Task objective :: Pictures excluded, output the lines of the data below between the one holding "pinky mcp: (1348, 1053)" and the one holding "middle pip: (195, 164)", inclusive, exactly as they stand.

(Entries taken from a collection)
········
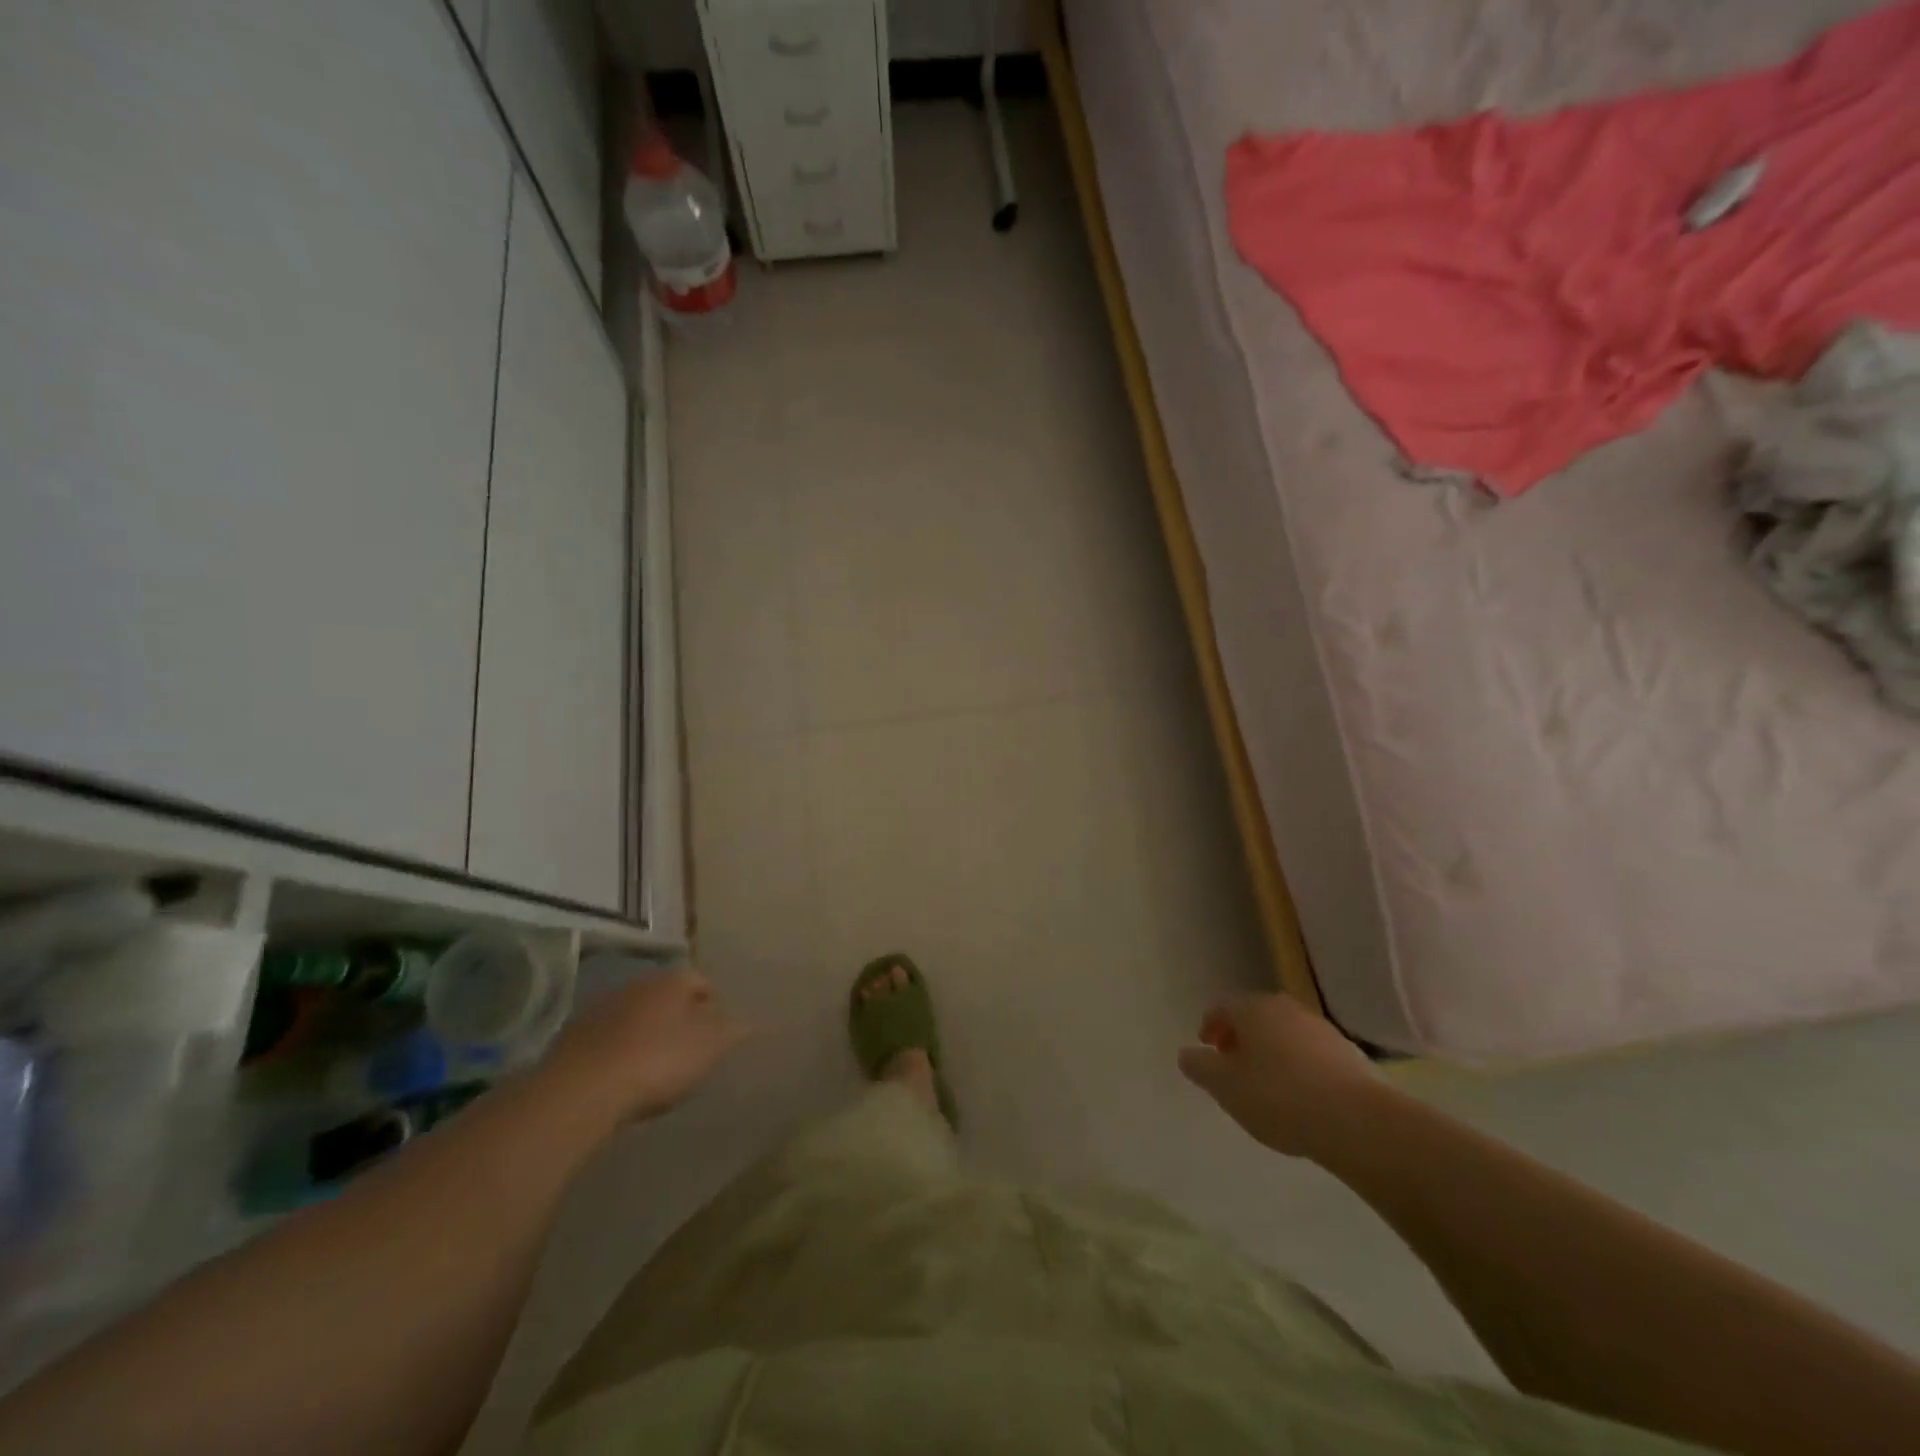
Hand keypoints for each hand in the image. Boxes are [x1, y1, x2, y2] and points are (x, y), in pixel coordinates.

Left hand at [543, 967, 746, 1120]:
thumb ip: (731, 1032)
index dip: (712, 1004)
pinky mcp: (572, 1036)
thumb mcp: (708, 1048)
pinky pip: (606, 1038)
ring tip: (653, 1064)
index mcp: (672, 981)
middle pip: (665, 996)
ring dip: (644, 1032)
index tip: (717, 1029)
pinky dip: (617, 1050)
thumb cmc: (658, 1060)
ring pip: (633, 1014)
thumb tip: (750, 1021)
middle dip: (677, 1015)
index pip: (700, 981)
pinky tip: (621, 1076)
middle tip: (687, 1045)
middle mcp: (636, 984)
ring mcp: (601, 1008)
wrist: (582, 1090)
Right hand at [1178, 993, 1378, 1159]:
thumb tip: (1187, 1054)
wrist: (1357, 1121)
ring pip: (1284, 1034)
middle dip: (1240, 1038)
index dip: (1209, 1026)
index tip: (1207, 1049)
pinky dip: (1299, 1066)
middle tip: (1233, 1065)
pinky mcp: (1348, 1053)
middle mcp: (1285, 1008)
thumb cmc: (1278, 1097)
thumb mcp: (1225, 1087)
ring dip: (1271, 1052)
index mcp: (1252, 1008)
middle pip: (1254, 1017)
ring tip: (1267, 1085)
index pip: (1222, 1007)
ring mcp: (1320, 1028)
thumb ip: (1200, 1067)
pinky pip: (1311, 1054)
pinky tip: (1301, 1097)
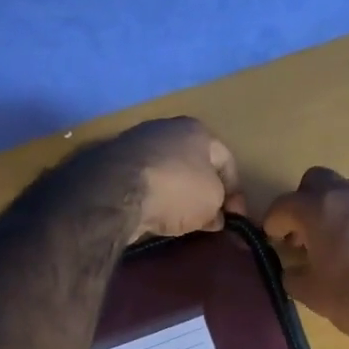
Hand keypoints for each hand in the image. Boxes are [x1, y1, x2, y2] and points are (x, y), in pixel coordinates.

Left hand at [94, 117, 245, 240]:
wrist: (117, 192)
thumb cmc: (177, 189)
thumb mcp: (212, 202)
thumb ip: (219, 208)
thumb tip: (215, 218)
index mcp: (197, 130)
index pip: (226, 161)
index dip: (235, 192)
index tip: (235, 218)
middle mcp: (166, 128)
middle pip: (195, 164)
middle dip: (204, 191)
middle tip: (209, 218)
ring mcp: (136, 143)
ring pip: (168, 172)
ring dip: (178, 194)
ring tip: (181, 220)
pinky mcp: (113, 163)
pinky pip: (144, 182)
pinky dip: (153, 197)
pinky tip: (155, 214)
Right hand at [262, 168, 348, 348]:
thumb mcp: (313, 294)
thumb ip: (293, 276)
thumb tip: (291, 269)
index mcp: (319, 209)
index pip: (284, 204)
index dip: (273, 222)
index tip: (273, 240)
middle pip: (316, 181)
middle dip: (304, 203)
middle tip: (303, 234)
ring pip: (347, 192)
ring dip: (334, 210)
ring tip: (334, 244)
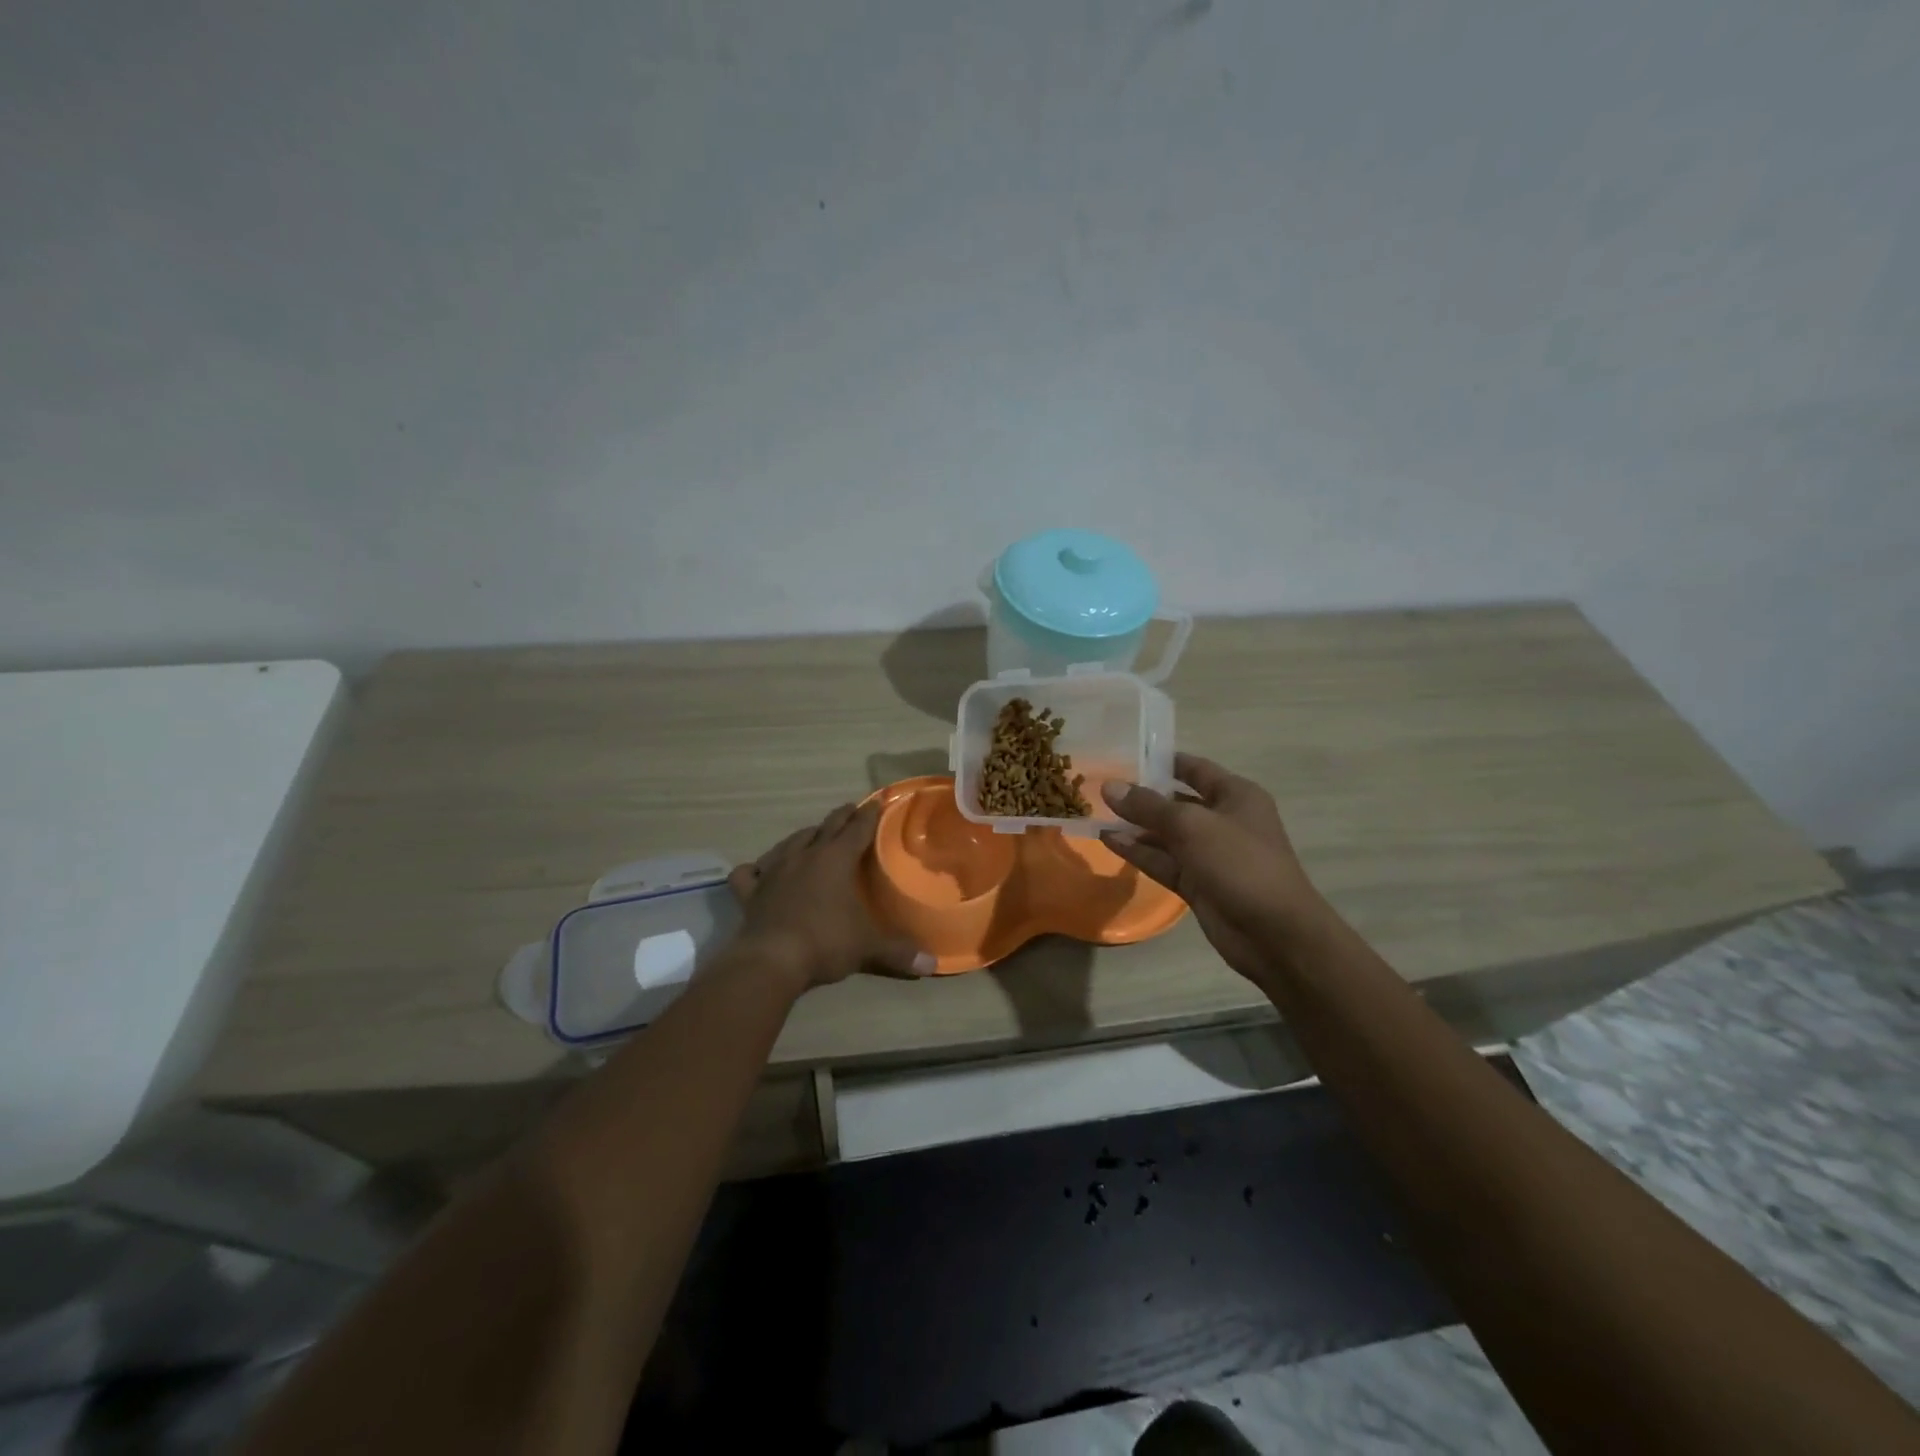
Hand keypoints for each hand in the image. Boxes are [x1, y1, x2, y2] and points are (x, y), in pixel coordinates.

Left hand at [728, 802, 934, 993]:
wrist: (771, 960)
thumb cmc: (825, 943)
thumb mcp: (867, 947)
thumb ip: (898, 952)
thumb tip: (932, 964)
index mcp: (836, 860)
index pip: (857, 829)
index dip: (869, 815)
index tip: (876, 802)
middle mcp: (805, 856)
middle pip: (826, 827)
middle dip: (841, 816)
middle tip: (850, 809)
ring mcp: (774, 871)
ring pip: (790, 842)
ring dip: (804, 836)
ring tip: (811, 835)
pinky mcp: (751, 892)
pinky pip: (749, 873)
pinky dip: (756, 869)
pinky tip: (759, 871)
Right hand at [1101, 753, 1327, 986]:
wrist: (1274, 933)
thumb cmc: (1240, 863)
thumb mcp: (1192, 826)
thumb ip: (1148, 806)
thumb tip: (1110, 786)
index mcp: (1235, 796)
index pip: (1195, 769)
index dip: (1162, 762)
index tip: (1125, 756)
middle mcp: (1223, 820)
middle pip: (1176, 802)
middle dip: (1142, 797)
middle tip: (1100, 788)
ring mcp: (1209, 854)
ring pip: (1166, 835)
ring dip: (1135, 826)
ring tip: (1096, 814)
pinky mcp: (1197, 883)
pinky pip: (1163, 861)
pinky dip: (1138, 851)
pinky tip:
········
Response to the task ::
pinky mcp: (1348, 1053)
middle mcp: (1285, 1008)
thumb cmc: (1278, 1097)
thumb mcp: (1225, 1087)
ring dip: (1271, 1052)
index mcp: (1252, 1008)
middle pip: (1254, 1017)
ring tip: (1267, 1085)
index pip: (1222, 1007)
ring mcp: (1320, 1028)
thumb ip: (1200, 1067)
pinky pip: (1311, 1054)
pinky tip: (1301, 1097)
Hand keypoints for each hand in the image. Boxes are [x1, y1, x2, y2] and points are (x, y), in pixel coordinates.

Left hand at [94, 117, 245, 240]:
wrist: (117, 192)
thumb cmc: (177, 189)
thumb mcp: (212, 202)
thumb ip: (219, 208)
thumb tip: (215, 218)
index mcp: (197, 130)
index pip: (226, 161)
index dip: (235, 192)
index tip: (235, 218)
middle mcp: (166, 128)
middle pip: (195, 164)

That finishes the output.